### [JOB ITEM]
Check each line of the listing below for the string "kość", then copy every line that has it.

------ RECORDS TO PROCESS ------

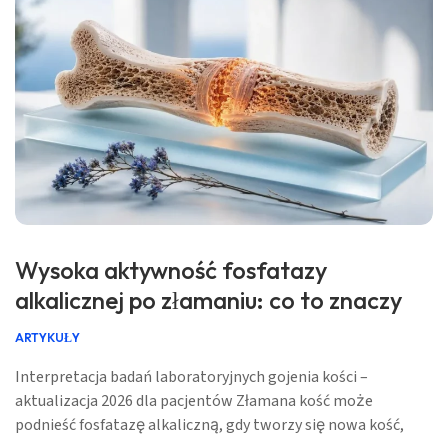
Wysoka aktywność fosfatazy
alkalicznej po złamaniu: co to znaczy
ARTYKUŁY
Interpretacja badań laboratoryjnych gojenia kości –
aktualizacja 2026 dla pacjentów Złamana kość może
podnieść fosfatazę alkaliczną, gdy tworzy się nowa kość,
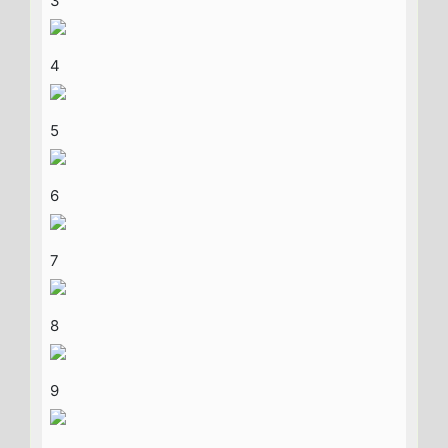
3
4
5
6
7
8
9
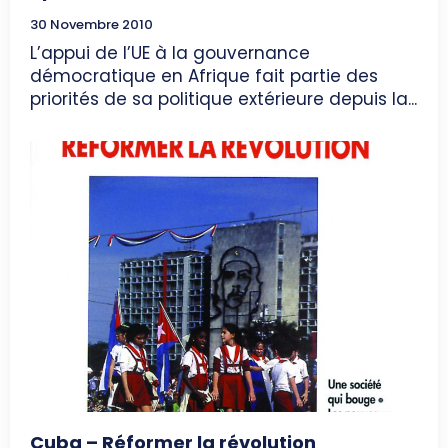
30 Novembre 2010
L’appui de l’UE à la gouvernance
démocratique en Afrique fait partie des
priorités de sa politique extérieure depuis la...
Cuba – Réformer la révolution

------

### [OUTPUT BELOW]
aktualizacja 2026 dla pacjentów Złamana kość może
podnieść fosfatazę alkaliczną, gdy tworzy się nowa kość,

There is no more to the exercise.